Anju Jain (born 11 August 1974) is an Indian former cricketer and current cricket coach. She played as a wicket-keeper and right-handed batter. She appeared in eight Test matches and 65 One Day Internationals for India between 1993 and 2005. She played domestic cricket for Delhi and Air India. She has previously coached the India and Bangladesh national women's teams, and currently coaches on the Indian domestic circuit.

==Playing career==
She captained India at the 2000 World Cup, where the team reached the semi-finals before losing to New Zealand.
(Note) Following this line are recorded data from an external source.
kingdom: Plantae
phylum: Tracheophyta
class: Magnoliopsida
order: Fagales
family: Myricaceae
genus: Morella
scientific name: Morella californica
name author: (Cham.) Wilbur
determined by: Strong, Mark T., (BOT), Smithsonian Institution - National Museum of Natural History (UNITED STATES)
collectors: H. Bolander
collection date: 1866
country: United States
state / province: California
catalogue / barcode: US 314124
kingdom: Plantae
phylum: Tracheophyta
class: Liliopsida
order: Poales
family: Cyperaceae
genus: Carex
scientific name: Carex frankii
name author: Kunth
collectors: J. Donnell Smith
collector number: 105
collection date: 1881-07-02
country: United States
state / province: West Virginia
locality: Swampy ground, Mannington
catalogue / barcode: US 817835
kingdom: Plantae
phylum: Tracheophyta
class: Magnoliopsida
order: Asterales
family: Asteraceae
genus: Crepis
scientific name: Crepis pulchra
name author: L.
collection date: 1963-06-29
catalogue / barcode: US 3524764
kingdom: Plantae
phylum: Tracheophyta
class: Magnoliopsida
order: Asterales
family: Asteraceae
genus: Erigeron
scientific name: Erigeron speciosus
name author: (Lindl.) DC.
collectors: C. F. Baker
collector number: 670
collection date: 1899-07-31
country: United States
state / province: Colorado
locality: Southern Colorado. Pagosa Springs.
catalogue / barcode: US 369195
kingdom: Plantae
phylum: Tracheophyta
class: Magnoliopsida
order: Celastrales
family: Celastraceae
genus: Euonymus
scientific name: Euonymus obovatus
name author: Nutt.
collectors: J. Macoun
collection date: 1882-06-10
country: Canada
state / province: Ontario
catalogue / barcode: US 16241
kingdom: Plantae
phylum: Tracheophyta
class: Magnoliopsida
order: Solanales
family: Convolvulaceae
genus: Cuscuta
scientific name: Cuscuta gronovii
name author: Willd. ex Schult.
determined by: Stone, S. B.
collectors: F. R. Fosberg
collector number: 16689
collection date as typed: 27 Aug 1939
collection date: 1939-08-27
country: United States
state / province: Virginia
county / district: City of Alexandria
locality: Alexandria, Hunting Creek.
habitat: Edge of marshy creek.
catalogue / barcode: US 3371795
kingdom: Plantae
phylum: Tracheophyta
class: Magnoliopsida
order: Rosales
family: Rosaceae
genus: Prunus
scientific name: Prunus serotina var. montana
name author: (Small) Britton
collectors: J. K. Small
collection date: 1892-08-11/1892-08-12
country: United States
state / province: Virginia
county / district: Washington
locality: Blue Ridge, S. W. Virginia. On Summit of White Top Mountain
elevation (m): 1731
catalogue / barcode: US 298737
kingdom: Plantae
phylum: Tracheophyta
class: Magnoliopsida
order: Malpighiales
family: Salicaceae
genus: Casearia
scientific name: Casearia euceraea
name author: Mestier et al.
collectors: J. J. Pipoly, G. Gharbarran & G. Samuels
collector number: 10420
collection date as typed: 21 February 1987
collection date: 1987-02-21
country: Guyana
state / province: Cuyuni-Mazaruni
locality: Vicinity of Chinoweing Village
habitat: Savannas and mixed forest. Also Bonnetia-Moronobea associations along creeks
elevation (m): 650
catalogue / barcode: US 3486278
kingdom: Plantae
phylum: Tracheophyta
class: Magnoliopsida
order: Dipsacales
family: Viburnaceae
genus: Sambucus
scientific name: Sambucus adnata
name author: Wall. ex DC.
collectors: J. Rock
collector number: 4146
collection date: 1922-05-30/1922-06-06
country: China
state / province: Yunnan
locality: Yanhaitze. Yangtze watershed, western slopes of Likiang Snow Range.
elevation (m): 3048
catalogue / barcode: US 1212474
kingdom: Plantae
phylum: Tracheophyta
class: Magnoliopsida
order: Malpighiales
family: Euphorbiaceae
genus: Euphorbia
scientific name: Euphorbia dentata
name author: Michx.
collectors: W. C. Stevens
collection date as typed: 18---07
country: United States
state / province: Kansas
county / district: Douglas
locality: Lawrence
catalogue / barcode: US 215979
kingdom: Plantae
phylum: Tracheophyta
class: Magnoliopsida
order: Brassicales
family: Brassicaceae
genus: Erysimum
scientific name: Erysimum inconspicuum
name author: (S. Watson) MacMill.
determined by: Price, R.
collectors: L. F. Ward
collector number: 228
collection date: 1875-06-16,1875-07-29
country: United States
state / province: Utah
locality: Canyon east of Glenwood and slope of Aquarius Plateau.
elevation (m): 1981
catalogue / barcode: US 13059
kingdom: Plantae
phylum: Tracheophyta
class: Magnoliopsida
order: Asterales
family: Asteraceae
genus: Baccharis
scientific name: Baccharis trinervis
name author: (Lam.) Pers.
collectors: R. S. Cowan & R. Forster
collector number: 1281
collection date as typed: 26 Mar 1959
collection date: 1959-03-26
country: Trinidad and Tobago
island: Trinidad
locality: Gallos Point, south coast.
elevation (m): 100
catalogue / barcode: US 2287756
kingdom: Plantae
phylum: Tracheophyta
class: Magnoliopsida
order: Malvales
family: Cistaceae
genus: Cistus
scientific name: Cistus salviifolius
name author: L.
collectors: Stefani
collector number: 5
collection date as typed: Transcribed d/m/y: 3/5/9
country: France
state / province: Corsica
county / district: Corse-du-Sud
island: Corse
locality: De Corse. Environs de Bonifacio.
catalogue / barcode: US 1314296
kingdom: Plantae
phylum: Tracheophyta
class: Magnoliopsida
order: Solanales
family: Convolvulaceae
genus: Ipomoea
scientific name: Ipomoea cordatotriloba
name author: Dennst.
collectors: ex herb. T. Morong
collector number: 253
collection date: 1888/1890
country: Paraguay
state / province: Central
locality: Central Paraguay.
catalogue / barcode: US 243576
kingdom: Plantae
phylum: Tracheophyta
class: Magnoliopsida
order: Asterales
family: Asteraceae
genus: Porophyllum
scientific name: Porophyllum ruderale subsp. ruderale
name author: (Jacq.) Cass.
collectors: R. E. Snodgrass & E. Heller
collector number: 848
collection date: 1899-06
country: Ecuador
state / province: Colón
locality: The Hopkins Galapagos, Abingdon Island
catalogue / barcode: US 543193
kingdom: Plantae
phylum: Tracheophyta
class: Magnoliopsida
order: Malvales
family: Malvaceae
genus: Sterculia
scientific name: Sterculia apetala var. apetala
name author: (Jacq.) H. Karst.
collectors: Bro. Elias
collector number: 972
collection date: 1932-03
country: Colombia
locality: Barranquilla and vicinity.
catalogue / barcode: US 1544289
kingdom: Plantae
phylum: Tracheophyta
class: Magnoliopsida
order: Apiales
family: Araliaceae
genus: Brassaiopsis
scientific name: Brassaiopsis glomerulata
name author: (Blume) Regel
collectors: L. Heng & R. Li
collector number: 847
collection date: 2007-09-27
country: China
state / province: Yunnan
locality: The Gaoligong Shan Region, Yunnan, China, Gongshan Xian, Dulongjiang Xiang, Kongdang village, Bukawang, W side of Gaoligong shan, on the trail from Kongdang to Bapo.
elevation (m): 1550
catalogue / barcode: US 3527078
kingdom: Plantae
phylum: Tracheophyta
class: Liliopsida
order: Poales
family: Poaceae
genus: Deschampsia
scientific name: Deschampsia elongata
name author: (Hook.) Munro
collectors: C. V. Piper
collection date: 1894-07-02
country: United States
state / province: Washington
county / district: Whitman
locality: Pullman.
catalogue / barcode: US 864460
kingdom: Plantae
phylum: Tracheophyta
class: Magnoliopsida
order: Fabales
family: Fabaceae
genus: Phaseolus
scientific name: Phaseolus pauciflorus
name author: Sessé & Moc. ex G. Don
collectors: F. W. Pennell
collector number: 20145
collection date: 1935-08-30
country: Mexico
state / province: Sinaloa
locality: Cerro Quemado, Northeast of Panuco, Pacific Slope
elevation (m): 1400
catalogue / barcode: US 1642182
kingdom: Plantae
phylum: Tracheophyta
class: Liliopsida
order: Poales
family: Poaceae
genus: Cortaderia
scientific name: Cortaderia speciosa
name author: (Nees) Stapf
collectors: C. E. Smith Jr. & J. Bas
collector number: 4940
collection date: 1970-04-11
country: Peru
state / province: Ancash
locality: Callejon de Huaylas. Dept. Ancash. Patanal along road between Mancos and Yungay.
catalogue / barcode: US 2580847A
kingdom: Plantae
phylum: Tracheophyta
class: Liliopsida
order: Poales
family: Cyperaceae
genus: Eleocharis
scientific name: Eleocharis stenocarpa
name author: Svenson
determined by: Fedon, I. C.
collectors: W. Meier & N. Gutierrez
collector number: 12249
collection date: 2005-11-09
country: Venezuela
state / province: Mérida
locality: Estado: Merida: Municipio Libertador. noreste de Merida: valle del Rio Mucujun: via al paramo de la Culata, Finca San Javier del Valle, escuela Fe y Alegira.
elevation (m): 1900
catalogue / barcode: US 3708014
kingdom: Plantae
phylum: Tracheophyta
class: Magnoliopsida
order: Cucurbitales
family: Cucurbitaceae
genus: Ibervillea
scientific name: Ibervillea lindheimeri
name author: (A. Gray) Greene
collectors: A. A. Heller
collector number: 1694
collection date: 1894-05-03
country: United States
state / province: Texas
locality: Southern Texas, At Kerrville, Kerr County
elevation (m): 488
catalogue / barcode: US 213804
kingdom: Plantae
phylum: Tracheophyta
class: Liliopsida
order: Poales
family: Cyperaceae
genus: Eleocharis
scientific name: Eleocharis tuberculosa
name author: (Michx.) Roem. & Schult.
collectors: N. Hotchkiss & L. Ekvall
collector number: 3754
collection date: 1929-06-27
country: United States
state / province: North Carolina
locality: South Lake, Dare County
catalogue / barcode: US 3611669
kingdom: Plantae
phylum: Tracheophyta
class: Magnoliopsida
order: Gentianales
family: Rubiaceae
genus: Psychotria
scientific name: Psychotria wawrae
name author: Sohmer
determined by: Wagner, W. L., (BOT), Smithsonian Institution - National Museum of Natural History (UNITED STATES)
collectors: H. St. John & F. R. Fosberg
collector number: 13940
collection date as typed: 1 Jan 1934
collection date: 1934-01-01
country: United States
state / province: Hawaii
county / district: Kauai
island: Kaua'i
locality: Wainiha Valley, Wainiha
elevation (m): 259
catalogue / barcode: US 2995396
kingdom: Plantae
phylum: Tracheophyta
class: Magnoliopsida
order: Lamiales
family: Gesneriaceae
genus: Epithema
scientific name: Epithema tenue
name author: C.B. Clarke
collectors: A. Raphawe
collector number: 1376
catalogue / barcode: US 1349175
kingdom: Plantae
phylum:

She holds jointly with English cricketer SJ Taylor the record for the most stumpings in WODIs, with 51. Jain played seven WODIs as captain, wicket-keeper and opening batter, a record.

Anju received the Arjuna Award in 2005 for her sporting achievements from then President of India Dr. APJ Abdul Kalam.

==Coaching career==
Since retiring, Jain has coached Odisha, Tripura, Assam, Vidarbha and Baroda at domestic level.

Between 2011 and 2013, she was the head coach of India, and between 2018 and 2020 the head coach of Bangladesh.